The PFSR measurement may be part of the routine second-trimester sonographic screening, particularly when other soft markers are present, or the patient baseline risk is high for aneuploidies. In addition, if prenasal skin seems to be thick or the maxilla seems to be hypoplastic visually, the PFSR measurement is helpful to quantitatively examine these structures and document the observation.
Second-trimester sonographic screening may modify the patient baseline risk for aneuploidy, when the pregnancy is high risk based on the maternal age, first-trimester screening results, and second-trimester maternal serum biochemical markers. It has been stated that if no soft markers are detected in the second-trimester sonogram, the risk of aneuploidy is reduced by a factor of 7.7. 5 This risk reduction is achieved by multiplying the negative likelihood ratios attributed to all of the absent soft markers by the patient baseline risk. In addition, if one of the soft markers is present during second-trimester screening, the sonographer should look for all other markers, so the pregnancy risk for aneuploidy may be calculated by multiplying the positive likelihood ratios of present markers and the negative likelihood ratios of absent markers by the baseline risk.

□ □ □ □ □

Parts of the exercise
- 1) For each statement about the passage on second-trimester sonographic screening, answer yes or no, and quote the words of the passage that settle it.
(a) Finding no soft markers on the second-trimester sonogram lowers the risk of aneuploidy by a factor of 7.7.
(b) The PFSR measurement is meant only for patients whose baseline risk for aneuploidies is high.
(c) Once one soft marker is found, the sonographer should search for all the other markers.
- 2) Continue the passage on second-trimester sonographic screening from where it stops.
The entries that come next have no role here.

[Data excerpts]
□ □ □ □ □

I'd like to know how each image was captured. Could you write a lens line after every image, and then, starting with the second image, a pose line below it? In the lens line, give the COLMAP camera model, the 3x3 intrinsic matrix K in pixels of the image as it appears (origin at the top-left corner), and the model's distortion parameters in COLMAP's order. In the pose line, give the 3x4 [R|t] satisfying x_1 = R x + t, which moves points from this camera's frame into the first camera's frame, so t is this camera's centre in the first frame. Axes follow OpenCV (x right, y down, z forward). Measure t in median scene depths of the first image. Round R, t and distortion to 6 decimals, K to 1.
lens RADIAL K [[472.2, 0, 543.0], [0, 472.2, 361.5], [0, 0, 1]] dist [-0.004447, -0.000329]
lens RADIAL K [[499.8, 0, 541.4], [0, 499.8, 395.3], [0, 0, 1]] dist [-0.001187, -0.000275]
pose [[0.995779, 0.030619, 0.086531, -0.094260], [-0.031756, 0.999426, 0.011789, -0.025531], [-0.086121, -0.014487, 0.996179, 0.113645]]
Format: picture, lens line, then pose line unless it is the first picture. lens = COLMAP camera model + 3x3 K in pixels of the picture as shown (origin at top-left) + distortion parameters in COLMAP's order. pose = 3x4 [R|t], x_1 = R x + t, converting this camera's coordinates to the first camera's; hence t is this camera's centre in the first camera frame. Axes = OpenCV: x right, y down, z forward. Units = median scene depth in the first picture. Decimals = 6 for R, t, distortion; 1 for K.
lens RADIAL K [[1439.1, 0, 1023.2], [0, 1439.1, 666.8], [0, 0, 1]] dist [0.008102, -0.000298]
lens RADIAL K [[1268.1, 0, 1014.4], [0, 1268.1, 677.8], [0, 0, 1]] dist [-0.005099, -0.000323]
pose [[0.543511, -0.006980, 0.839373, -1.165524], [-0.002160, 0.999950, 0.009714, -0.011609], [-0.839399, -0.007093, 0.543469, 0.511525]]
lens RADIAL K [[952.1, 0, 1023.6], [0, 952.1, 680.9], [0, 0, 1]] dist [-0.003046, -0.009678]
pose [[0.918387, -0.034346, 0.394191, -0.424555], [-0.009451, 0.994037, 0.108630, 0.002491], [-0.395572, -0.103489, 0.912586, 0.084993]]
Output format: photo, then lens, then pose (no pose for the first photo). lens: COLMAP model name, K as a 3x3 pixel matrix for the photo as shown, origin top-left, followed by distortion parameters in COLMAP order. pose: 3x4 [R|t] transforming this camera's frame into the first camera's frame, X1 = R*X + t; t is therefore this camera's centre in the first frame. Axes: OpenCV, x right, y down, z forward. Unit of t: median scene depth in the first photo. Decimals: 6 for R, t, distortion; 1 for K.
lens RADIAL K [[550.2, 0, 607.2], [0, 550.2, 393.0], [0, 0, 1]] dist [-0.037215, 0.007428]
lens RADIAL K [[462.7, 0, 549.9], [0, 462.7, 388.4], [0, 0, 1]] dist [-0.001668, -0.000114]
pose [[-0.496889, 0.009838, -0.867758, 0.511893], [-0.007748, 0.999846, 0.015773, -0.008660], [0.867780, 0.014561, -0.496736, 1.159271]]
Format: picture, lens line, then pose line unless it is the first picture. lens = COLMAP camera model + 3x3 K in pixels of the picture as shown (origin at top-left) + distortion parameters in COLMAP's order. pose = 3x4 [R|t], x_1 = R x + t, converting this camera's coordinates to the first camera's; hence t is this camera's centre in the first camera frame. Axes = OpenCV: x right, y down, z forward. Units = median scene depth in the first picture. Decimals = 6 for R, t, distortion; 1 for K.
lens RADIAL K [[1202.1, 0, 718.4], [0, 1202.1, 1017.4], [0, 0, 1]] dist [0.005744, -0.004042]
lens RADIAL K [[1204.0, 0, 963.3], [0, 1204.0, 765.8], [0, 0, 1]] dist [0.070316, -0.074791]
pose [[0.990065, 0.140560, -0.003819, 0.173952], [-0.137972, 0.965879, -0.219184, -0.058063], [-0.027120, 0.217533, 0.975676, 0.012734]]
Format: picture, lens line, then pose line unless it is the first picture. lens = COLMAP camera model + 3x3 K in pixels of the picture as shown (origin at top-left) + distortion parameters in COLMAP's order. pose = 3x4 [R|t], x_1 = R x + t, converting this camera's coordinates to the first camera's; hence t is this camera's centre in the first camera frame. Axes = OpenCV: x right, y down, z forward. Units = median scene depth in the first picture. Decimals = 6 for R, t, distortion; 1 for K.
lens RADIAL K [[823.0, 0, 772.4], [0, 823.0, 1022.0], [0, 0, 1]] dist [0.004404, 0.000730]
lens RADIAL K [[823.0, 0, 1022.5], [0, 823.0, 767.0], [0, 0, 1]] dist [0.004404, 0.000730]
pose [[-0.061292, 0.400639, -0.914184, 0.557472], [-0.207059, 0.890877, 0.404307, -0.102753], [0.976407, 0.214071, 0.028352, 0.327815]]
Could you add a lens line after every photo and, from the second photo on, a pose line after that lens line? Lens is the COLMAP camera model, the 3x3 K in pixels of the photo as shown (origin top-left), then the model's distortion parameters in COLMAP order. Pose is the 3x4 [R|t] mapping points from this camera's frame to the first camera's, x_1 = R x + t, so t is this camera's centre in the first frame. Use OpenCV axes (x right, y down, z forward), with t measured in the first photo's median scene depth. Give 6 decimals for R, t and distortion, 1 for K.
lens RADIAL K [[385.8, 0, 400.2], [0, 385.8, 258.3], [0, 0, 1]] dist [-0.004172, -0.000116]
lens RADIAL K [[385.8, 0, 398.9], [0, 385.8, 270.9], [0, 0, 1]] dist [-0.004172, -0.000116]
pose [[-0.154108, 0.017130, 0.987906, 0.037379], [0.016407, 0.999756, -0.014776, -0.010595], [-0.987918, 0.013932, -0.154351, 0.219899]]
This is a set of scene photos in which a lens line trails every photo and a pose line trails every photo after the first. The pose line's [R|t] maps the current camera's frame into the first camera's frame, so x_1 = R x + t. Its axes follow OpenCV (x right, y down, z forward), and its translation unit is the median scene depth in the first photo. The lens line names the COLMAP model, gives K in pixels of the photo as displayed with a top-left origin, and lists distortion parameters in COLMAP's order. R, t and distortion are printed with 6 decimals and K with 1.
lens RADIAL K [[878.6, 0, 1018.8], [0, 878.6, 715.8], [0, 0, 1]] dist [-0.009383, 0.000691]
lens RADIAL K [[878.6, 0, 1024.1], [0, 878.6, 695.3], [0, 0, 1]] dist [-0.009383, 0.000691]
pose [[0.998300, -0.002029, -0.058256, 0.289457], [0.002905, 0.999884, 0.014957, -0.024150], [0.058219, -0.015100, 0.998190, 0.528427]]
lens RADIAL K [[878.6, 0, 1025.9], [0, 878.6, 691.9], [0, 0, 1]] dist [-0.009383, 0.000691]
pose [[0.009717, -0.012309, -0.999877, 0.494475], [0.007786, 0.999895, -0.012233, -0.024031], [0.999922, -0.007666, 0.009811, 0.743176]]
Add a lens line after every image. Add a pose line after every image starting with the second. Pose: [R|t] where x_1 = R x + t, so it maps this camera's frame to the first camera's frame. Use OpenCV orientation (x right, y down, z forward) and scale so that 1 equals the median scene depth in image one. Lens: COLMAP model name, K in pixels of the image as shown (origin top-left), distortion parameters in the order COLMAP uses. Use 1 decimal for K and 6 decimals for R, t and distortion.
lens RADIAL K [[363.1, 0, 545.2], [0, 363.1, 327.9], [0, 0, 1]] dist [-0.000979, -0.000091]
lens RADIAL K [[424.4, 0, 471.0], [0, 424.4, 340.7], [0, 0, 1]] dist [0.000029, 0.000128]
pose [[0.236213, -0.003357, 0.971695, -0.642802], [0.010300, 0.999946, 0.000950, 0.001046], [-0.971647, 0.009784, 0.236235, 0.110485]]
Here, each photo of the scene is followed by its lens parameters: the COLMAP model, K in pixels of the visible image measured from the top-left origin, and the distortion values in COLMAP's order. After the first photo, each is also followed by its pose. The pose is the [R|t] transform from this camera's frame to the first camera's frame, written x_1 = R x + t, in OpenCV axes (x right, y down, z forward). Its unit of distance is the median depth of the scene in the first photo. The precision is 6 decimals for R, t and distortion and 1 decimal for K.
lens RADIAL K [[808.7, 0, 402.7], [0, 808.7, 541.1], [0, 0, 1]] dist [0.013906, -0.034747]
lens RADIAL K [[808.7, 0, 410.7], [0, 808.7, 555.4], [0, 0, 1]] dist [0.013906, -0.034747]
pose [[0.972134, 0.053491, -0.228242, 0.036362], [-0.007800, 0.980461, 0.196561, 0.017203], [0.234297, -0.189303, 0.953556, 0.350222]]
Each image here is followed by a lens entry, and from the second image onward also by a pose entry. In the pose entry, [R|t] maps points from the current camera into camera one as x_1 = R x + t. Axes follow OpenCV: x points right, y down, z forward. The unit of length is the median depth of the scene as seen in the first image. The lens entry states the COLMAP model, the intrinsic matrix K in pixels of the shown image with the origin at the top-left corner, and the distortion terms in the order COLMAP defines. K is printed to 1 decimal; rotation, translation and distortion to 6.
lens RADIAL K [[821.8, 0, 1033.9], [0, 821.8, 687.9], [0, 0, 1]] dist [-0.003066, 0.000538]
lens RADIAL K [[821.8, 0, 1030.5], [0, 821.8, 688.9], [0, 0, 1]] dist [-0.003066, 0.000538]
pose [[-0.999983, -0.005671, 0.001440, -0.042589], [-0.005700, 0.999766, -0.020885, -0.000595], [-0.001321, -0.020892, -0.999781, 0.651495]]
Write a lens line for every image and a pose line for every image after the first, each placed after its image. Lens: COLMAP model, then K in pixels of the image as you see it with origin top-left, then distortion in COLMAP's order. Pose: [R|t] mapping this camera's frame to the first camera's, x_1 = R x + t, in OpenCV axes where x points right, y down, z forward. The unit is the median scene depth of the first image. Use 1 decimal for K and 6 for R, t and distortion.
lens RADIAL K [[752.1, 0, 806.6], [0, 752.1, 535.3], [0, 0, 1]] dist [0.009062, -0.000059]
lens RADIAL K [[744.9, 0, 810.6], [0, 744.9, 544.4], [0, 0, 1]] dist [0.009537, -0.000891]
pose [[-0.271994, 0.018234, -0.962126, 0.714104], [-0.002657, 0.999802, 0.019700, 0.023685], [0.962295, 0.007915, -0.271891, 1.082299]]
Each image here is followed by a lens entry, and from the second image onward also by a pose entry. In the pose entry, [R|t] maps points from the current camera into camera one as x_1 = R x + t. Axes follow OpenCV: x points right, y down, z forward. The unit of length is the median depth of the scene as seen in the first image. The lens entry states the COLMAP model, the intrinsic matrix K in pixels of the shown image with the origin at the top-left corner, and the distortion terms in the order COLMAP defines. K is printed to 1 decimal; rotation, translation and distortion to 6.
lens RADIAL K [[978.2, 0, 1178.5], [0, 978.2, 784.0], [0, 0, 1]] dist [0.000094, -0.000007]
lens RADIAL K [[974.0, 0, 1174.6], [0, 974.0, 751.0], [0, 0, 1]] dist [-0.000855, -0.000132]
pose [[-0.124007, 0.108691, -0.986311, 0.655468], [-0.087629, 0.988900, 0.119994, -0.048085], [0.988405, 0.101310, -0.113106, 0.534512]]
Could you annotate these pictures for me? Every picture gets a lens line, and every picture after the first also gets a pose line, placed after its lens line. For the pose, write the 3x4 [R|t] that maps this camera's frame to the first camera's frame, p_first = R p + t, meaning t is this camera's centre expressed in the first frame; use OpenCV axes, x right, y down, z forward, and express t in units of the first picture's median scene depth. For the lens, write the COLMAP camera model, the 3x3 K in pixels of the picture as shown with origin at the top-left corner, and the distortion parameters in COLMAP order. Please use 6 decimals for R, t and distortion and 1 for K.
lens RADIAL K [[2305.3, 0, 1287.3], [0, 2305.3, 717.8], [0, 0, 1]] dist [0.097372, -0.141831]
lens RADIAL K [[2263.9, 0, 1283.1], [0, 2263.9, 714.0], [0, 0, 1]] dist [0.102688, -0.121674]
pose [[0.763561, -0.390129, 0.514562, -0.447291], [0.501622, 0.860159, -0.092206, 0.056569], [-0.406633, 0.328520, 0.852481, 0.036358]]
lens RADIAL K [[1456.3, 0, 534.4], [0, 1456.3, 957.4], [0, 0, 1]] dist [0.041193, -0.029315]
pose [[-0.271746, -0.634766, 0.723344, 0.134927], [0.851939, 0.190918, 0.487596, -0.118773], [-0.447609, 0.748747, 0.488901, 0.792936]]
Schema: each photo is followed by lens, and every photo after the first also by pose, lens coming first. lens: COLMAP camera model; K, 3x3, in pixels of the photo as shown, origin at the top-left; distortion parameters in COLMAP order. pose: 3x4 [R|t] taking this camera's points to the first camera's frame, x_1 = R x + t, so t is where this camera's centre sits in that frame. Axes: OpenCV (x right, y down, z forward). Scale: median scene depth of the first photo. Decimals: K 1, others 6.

□ □ □ □ □

Per-task answers
- 1)
(a) Yes: "if no soft markers are detected in the second-trimester sonogram, the risk of aneuploidy is reduced by a factor of 7.7"
(b) No: "The PFSR measurement may be part of the routine second-trimester sonographic screening"
(c) Yes: "if one of the soft markers is present during second-trimester screening, the sonographer should look for all other markers"

- 2)
Limitations of This Meta-Analysis
A study conducted by Suskin et al. 16 suggested that there may be diversity in the normal and abnormal PFSRs between different races. In their analysis, the mean ± SD PFSR was 1.01 ± 0.27 in Caucasian euploids, whereas it was 1.37 ± 0.44 in the black euploid fetuses (P < .0001). Therefore, the difference between races should be taken into account when the PFSR is evaluated—the same as with other soft markers. Considering this fact, the mean values, reference range, and likelihood ratio for the PFSR should be further evaluated in prospective studies with large sample sizes for each ethnicity (because the included studies in this meta-analysis were performed mostly on Caucasian fetuses).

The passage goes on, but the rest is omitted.